◆ **What this task involves**: Using the data below, work out how many of its lines contain "TRIANGLE", and give that number with nothing added.

*** Data records ***

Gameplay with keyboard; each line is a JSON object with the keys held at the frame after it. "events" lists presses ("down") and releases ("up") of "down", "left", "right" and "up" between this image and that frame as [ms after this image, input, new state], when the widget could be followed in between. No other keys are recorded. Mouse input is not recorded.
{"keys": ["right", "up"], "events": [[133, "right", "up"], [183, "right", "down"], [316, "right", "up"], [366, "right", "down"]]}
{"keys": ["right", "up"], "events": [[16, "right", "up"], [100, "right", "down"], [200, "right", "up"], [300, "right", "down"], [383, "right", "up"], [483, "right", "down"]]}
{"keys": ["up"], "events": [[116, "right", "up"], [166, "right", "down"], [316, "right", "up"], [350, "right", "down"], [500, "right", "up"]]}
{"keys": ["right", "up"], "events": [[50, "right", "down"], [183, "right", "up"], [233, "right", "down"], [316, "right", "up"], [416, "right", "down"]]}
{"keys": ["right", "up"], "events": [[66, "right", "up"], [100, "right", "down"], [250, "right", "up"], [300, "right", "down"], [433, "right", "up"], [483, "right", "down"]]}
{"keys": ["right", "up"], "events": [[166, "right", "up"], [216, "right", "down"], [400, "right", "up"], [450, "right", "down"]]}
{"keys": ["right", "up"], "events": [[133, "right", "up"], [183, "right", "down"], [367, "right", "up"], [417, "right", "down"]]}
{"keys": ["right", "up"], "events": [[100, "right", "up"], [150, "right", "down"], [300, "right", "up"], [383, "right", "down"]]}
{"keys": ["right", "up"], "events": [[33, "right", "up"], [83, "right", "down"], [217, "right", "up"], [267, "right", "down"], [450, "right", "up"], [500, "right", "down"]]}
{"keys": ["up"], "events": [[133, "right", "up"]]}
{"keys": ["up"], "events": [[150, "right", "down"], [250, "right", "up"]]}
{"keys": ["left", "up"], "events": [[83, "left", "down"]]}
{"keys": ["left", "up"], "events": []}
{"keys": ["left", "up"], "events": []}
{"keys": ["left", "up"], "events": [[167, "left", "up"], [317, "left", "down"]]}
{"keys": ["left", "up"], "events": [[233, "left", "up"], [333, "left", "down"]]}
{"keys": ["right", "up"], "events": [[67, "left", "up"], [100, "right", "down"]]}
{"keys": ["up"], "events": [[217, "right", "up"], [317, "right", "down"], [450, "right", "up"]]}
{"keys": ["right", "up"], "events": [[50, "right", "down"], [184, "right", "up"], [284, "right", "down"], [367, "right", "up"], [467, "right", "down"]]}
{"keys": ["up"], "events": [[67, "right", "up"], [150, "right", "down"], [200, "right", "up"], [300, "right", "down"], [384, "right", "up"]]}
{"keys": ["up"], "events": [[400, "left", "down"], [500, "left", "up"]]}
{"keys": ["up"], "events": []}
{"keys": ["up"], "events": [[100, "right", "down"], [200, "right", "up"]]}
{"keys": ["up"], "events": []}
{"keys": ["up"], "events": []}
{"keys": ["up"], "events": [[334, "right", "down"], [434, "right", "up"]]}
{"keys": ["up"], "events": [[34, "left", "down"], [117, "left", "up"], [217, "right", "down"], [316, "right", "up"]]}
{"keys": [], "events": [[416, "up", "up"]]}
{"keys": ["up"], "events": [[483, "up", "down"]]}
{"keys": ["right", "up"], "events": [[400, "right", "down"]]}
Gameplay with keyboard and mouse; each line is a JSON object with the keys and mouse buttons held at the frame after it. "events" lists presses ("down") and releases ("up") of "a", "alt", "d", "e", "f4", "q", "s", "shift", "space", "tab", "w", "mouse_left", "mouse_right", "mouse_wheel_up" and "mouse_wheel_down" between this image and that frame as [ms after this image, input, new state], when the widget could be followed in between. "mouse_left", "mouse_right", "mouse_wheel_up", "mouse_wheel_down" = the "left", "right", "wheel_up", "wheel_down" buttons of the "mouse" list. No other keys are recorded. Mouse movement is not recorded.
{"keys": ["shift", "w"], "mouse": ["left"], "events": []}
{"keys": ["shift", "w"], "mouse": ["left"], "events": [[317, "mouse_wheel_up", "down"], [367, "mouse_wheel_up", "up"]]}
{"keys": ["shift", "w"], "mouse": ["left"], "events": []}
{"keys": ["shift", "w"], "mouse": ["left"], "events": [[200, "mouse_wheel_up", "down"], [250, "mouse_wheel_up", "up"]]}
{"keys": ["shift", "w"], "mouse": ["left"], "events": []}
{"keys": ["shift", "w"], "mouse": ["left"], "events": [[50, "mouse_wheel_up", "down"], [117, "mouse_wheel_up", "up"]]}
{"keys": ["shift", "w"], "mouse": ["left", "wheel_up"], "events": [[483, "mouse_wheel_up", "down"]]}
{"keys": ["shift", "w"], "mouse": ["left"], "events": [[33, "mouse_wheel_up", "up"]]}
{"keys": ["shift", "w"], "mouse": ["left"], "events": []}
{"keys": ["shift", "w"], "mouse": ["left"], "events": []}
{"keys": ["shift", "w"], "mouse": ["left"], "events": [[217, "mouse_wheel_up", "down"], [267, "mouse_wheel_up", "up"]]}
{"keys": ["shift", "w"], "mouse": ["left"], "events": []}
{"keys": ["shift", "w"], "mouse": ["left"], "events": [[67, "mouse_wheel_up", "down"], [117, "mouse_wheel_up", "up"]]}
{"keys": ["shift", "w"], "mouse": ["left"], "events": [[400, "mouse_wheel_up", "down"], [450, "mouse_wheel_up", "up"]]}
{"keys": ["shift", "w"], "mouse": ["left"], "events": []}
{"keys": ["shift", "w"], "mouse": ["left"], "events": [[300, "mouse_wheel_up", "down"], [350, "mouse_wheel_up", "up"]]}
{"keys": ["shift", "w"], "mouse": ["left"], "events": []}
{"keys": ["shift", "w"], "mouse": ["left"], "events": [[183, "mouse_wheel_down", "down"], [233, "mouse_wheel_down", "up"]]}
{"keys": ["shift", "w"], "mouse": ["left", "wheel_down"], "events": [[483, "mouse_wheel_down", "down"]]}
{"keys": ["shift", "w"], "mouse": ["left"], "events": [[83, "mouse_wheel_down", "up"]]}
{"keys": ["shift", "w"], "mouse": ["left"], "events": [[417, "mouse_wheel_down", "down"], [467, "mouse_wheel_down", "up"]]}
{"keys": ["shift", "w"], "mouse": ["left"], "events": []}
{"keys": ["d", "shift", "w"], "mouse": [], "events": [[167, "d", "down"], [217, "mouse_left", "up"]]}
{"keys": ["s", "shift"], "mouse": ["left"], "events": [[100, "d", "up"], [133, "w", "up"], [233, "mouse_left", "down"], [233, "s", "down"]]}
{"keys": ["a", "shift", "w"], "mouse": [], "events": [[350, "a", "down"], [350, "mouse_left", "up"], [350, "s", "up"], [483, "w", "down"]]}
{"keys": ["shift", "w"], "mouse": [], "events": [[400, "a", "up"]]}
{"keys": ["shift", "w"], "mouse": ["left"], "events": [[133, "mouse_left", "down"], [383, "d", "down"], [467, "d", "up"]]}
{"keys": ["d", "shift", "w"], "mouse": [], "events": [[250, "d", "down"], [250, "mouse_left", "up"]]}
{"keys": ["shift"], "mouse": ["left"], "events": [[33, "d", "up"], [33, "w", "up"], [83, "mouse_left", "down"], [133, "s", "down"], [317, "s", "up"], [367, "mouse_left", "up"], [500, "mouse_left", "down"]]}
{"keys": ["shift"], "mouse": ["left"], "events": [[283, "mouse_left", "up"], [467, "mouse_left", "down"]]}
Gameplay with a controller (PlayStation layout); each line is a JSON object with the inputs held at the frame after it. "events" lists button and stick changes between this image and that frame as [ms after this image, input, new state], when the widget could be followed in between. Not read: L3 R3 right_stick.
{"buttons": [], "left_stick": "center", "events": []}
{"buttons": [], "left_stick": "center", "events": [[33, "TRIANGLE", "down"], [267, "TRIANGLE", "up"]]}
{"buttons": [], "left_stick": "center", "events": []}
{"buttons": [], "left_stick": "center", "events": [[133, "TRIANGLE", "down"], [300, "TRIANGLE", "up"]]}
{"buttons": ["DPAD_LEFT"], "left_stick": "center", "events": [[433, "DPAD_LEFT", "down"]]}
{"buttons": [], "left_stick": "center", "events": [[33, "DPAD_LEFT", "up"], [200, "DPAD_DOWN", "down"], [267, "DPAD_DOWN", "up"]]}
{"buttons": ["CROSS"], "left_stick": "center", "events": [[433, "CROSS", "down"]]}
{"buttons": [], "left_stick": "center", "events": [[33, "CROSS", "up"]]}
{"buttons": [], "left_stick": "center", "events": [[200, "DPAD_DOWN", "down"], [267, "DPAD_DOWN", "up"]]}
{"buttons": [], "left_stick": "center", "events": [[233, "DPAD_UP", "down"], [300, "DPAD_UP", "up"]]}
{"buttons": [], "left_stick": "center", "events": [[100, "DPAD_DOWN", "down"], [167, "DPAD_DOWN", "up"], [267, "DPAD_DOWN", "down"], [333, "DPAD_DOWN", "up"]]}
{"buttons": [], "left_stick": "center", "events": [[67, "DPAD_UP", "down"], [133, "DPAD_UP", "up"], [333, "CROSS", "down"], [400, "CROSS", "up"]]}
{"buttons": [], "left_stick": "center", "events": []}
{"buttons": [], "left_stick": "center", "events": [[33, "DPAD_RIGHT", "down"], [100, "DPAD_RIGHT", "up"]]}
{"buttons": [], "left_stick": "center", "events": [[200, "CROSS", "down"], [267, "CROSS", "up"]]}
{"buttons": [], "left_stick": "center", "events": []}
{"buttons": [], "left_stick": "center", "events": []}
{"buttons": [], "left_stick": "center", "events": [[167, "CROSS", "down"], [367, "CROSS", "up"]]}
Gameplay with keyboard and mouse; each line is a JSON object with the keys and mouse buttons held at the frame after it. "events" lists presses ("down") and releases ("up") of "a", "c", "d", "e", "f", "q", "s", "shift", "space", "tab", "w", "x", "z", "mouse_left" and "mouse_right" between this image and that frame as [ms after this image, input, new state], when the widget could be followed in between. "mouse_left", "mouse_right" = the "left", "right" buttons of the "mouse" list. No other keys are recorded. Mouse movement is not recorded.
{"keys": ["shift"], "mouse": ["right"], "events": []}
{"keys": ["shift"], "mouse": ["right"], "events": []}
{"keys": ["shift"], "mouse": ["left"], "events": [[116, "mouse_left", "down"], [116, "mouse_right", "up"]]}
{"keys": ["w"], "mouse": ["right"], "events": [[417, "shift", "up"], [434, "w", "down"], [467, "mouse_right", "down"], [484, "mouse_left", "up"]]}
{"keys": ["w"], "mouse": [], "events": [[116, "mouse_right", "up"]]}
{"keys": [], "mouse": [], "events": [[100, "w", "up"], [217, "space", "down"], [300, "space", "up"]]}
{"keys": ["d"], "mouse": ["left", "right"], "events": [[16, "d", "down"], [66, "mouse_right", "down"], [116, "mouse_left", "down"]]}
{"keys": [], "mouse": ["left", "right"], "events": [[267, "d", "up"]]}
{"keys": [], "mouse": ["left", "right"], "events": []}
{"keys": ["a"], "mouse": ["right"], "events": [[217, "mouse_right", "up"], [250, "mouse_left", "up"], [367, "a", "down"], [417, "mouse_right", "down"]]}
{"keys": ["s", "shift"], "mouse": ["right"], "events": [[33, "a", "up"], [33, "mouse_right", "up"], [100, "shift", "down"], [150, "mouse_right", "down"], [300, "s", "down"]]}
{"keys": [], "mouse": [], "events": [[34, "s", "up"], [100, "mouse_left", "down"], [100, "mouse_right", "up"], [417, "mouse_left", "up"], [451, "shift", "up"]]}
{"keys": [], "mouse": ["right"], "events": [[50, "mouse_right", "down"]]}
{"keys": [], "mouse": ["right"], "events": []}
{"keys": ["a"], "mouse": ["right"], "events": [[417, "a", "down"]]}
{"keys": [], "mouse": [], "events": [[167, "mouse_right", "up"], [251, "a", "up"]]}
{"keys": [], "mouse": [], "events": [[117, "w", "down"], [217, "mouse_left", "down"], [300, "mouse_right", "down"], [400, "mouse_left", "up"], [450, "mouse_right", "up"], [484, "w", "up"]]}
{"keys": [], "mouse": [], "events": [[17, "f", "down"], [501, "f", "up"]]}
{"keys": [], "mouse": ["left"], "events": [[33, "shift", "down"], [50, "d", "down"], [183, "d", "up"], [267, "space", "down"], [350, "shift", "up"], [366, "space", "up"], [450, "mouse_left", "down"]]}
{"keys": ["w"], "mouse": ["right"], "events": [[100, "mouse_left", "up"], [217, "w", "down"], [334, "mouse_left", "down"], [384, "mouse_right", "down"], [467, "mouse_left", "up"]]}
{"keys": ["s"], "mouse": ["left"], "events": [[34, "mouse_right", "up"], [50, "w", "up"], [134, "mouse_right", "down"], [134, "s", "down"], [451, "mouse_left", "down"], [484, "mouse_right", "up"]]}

*** End of Data records ***

◆ **Reply**: 2